Decreasing light levels with a tint may give a greater level of visual comfort, but may not offer enough protection against wavelengths of light known to be harmful to the sensitive tissues of the eye. Specifically, protection from the high energy, damaging, short- wavelength UV light.  Lens materials such as plastic and polycarbonate have some UV absorbing capability. (see Lens Materials).

For added protection from UV light, sunglasses should have UV light absorbing properties that eliminate the damaging light rays from reaching the eyes.   Look for ‘100% UV protection’ or ‘UV 400’ labeling on a tag or lens sticker.

For regular eyeglasses, a UV coating can be applied (see Lens Technology). Regular clear plastic prescription eyewear, a plastic called CR-39, does provide some UV protection.  A UV coating takes it a step further to 100% UV protection. Polycarbonate, which is known as safety ‘impact resistant’ plastic, does not need an additional UV coating for 100% UV protection.

Polarized Lenses: Are polarized lenses the same as UV protection?

NO. Keep in mind that sunglass lenses that are labeled as polarized do not mean UV protection. Polarization is a feature added to lenses to decrease glare and increase visual comfort.

Polarized  lenses have a molecular structure which gives them  the ability to reduce glare. Glare is light reflected and scattered off of a surface that is brighter than the surrounding light.  Glare can decrease our capability to see clearly and can cause visual discomfort.

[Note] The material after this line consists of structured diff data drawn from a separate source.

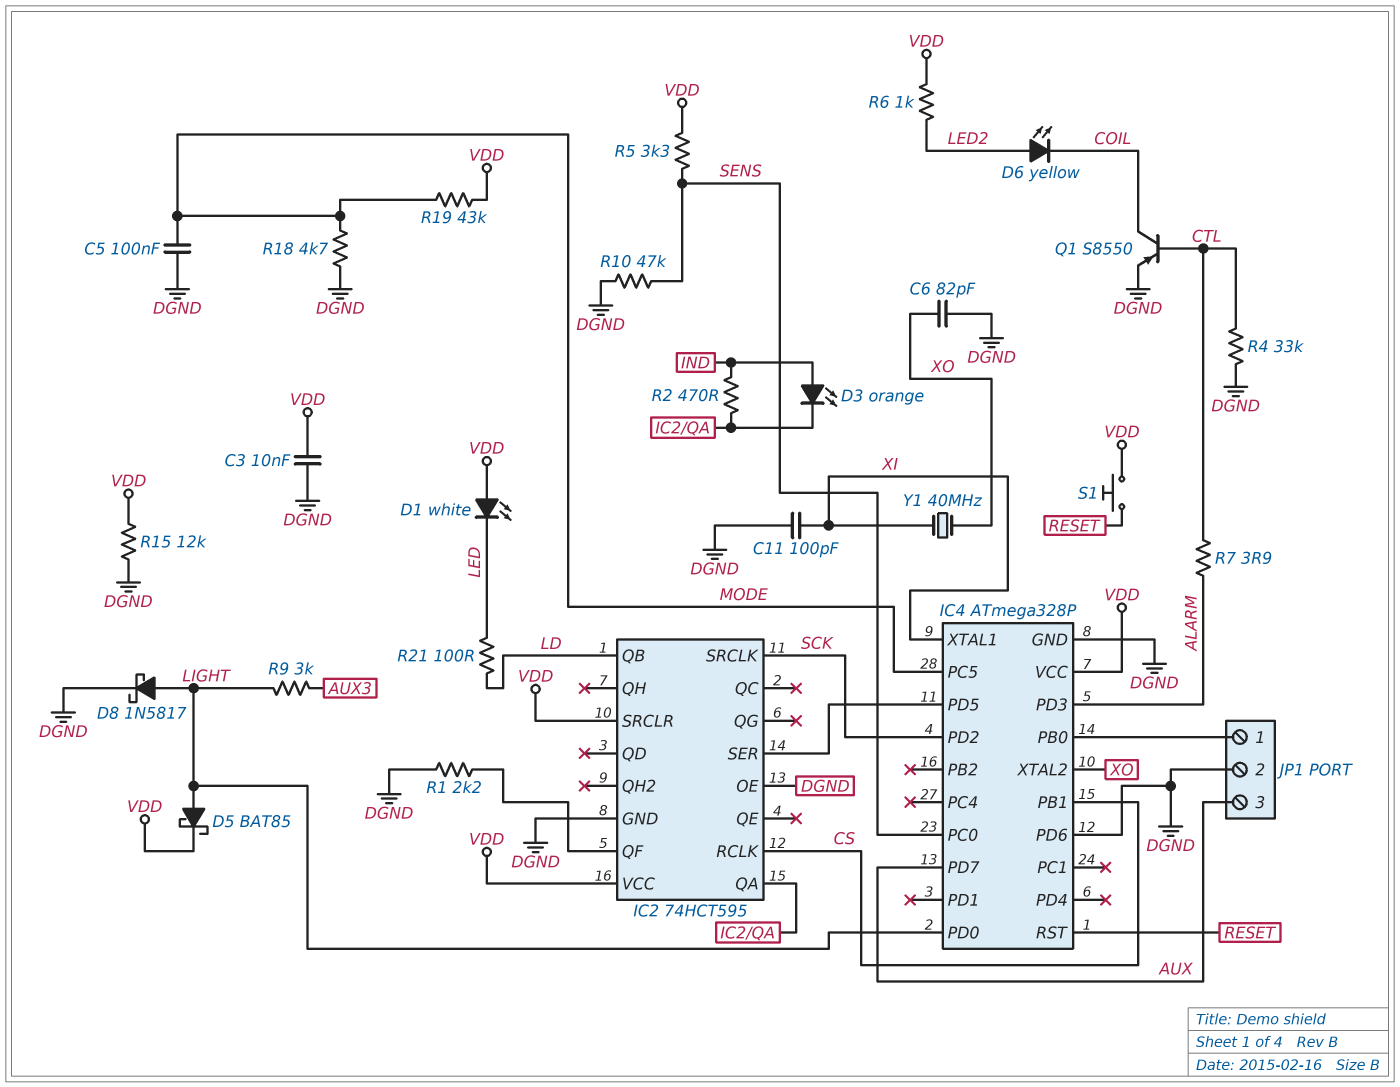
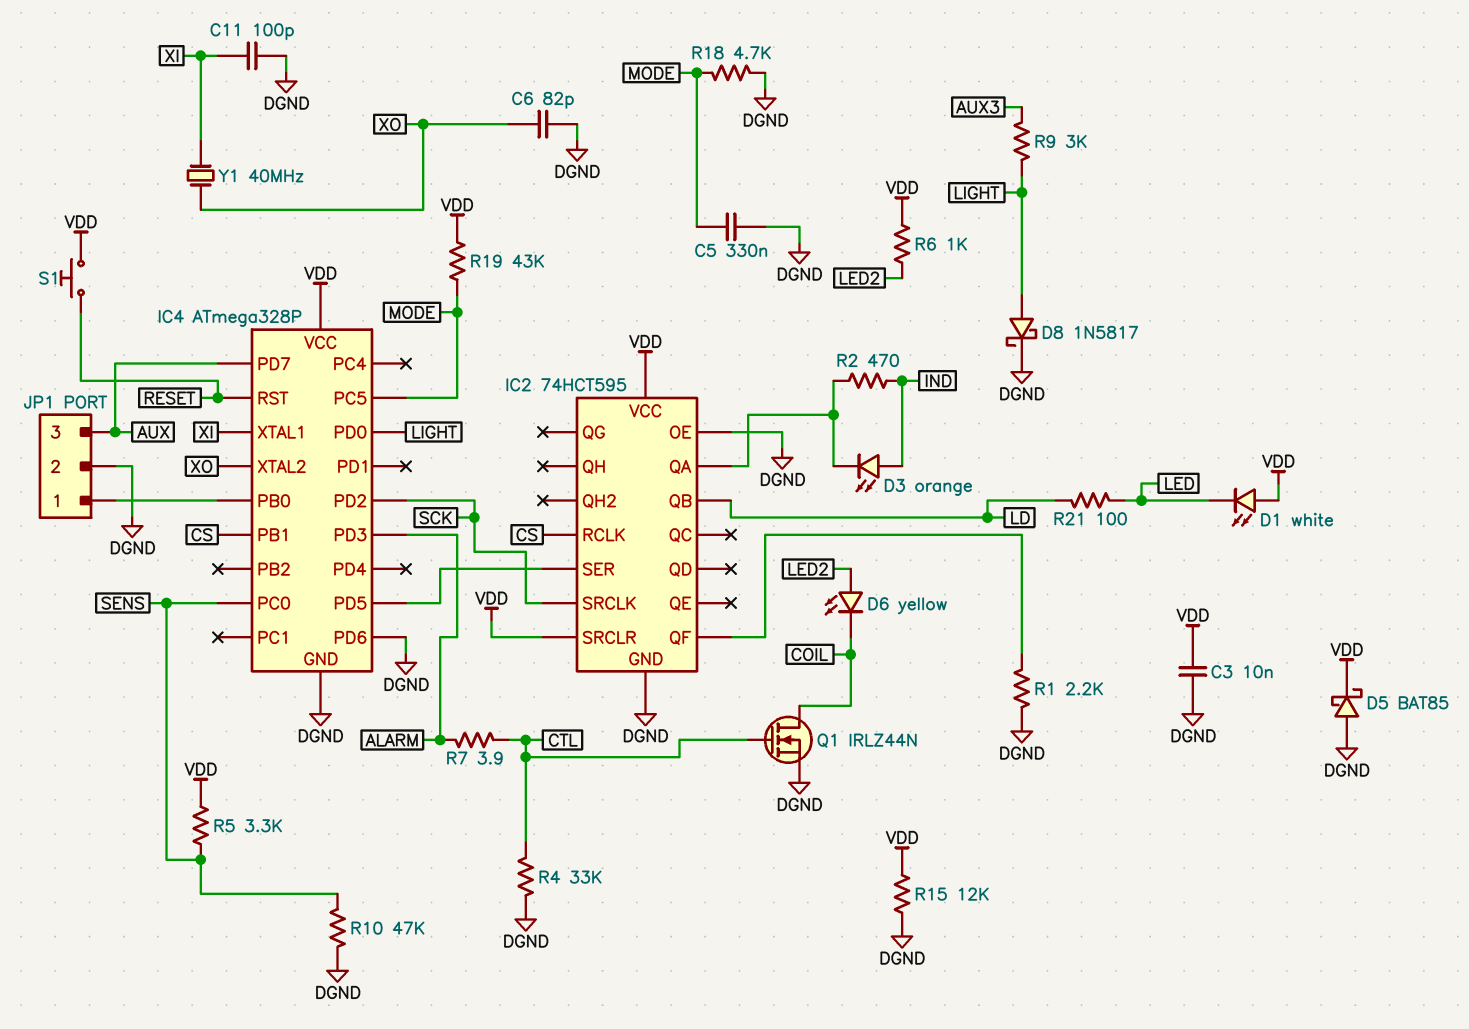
C5: 100nF (DGND, MODE) -> 330nF (DGND, MODE)
D5: schottky BAT85 (A LIGHT, K VDD) -> schottky BAT85 (A DGND, K VDD)
Q1: PNP S8550 (B CTL, C COIL, E DGND) -> NMOS IRLZ44N (G CTL, D COIL, S DGND)

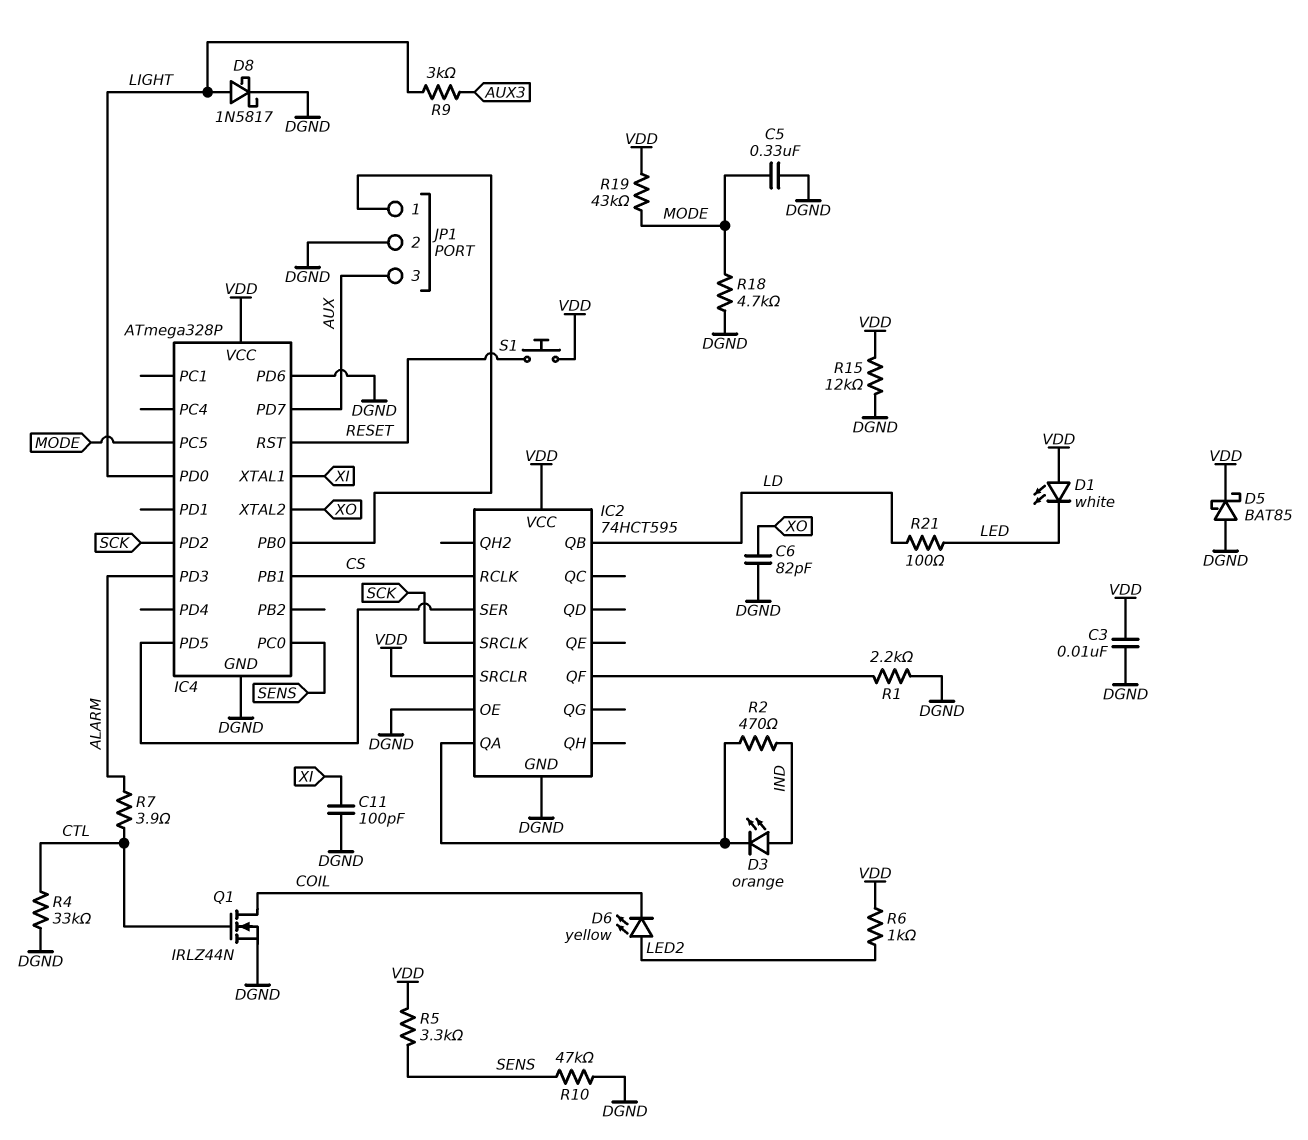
Y1: 40MHz (XI, XO) -> none

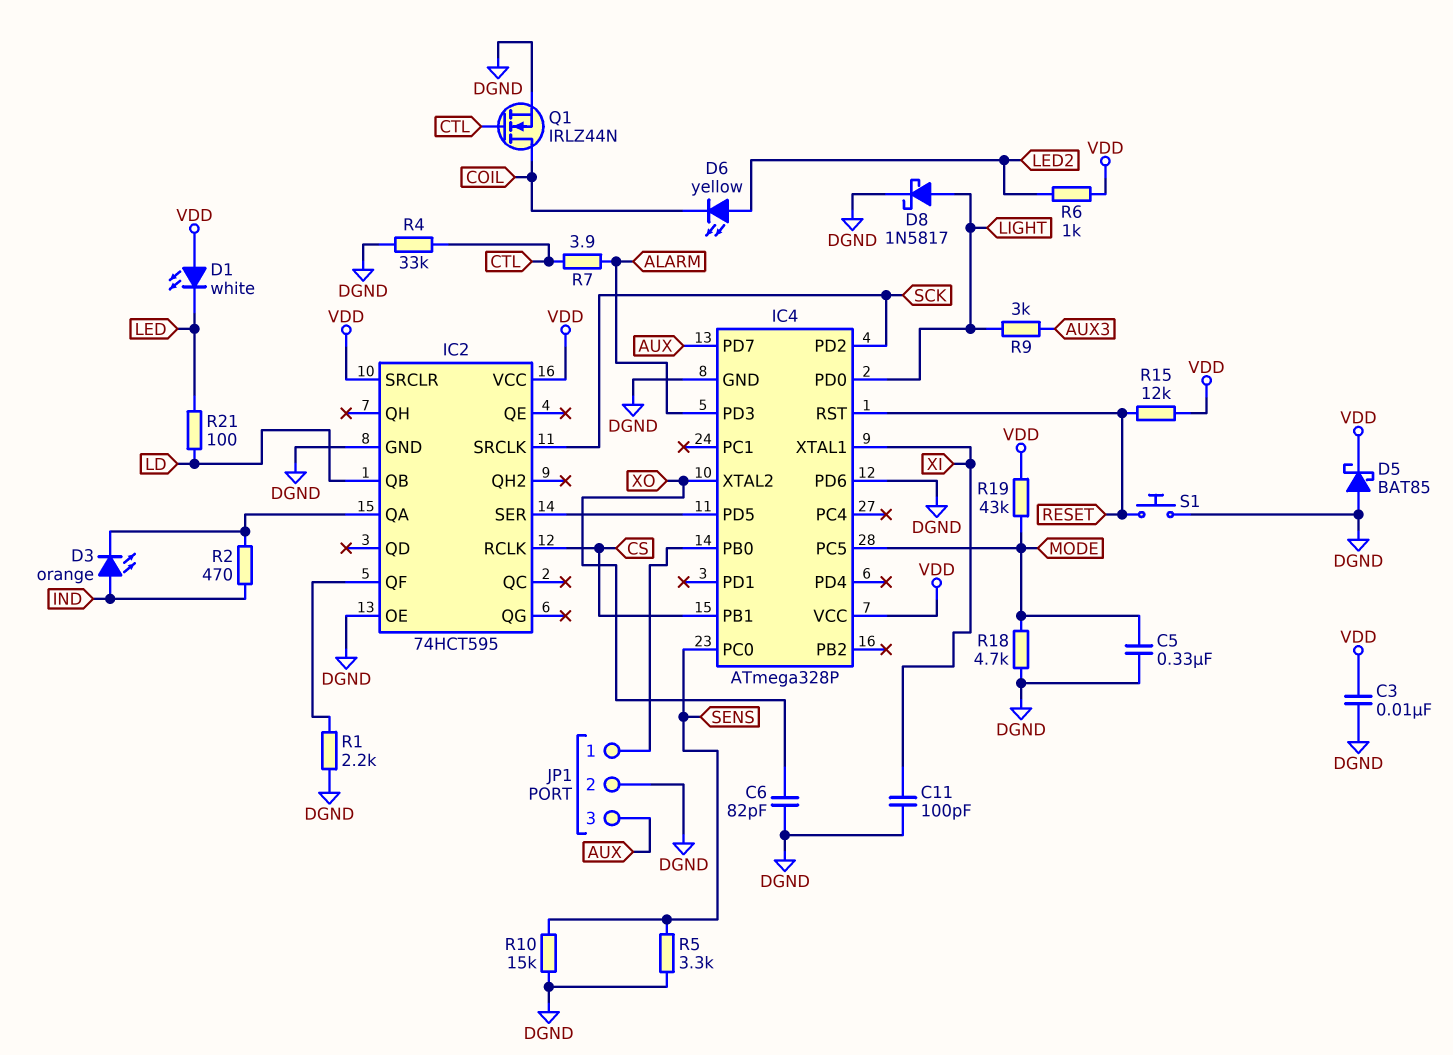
R5: 3.3k (SENS, VDD) -> 3.3k (DGND, SENS)
R10: 47k (DGND, SENS) -> 15k (DGND, SENS)
R15: 12k (DGND, VDD) -> 12k (RESET, VDD)
S1: button (RESET, VDD) -> button (DGND, RESET)

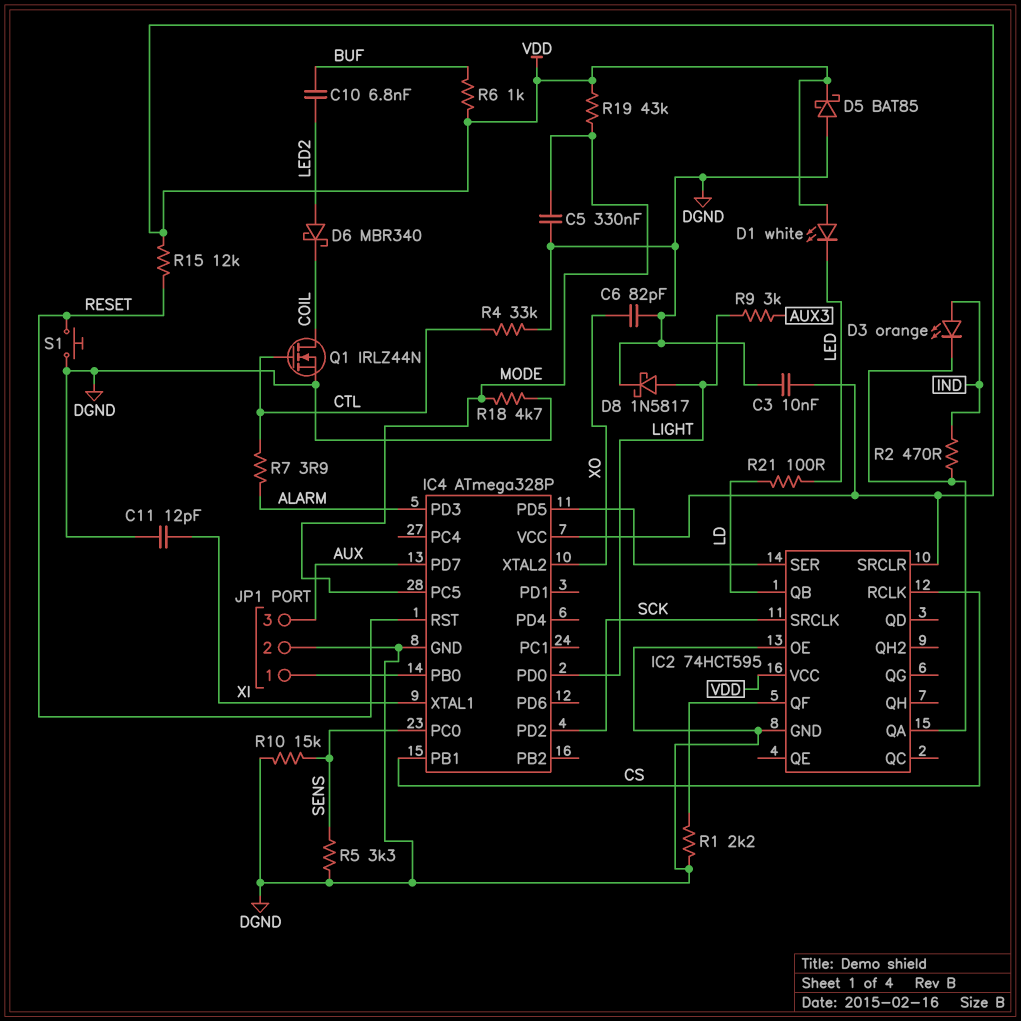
C10: none -> 6.8nF (BUF, LED2)
C11: 100pF (DGND, XI) -> 12pF (DGND, XI)
D6: LED yellow (A LED2, K COIL) -> schottky MBR340 (A LED2, K COIL)
IC4 pin PD6: DGND -> none
R6: 1k (LED2, VDD) -> 1k (BUF, VDD)

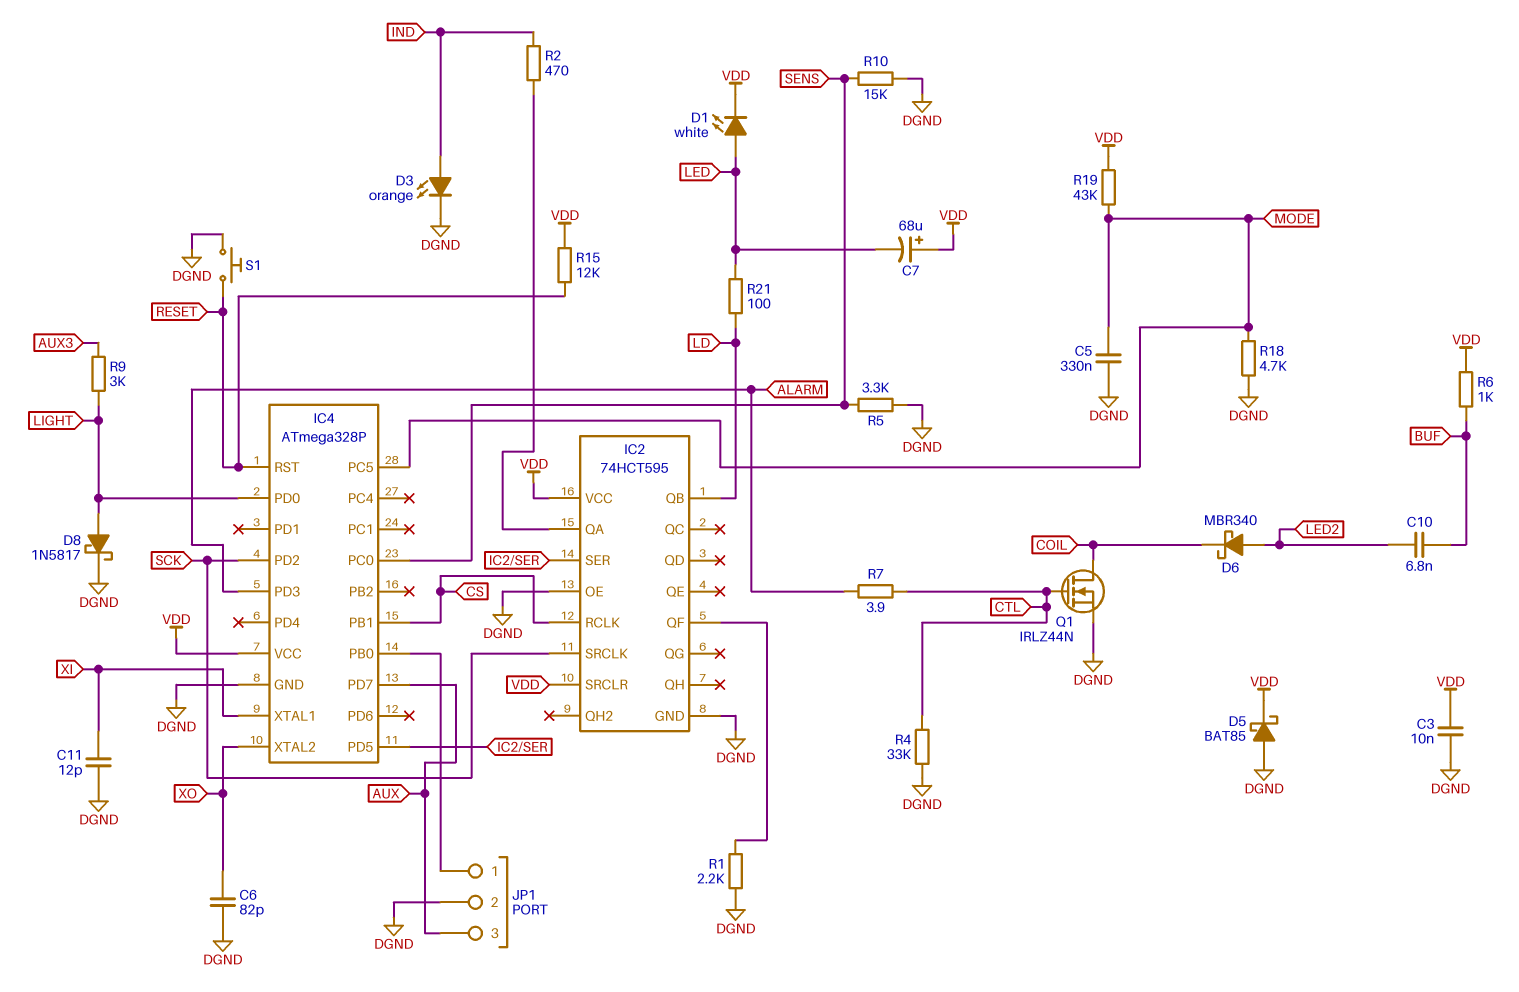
C7: none -> 68uF (plus VDD, minus LED)
D1: LED white (A VDD, K LED) -> LED white (A LED, K VDD)
D3: LED orange (A IND, K IC2/QA) -> LED orange (A IND, K DGND)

Polarized sunglass lenses are designed to filter reflected light in order to reduce glare from horizontal surfaces. Veiling glare from the hood of a car, a dashboard, reflection off of snow, or the surface of the water can be reduced or eliminated. For this reason, they are helpful for driving and sports.

The benefit of polarized sunglasses versus non-polarized sunglasses are:

  • Reduces surface reflections and glare,
  • perception of seeing things clearer,
  • Improves visual comfort, and
  • reduces squinting and eye fatigue.

Keep in mind, that not all polarized lenses are the same. Lenses differ in their capability to reduce glare.  That could explain why an inexpensive set of polarized sunglasses do not seem to work as well as a higher quality pair.

Those with eye disease should wear protective sun wear to reduce exposure to harmful UV light.  Polarized lenses are an add-on feature beneficial to those with low vision to reduce light scatter in order to optimize vision.

Anti-reflective Coatings (Anti-Glare) are not just for sunglasses

Anti-reflective coating is applied to the surface of the eyeglass lens to optimize vision by reducing glare. Ideally, it should be applied to both the front and back surfaces of the lens for maximum benefit. It serves several purposes:

  • Reduces reflections off of surfaces like wet roads and glare from headlights. For this reason, it is recommended for night driving. The above photo shows an anti-reflective coating on the right lens  ‘dampens’ water reflections.  (from Crizal ®)
  • Reduces internal lens reflections, especially important for those with thick eyeglass lenses. High index lenses, which are the lighter, thinner premium prescription eyeglass lenses, may have annoying internal reflections, which are minimized by an anti-reflective coating
  • Reduces reflections of light that hit the eyeglass lenses from behind and reflect back into the eye.
  • Cosmetically a more attractive appearance, because the coating reduces glare from the front surface of the lens.  The eyeglass lens with an anti-reflective coating and no surface reflections seems to ‘disappear:’

Reflections off the surface of the lenses on the left make it difficult to see the person’s eyes. The lenses on the right have an AR coating which reduces reflections off the surface. (from Crizal®)

In the End…

Can basic off-the-shelf sunglasses provide the 100% UV protection, and cut light transmission? Sure they can, but expect more! Those with eye disease are encouraged to wear protective UV absorbing lenses. The additional features of tints, polarization, and AR coatings can help to optimize contrast, enhance colors, reduce glare, and increase overall visual comfort.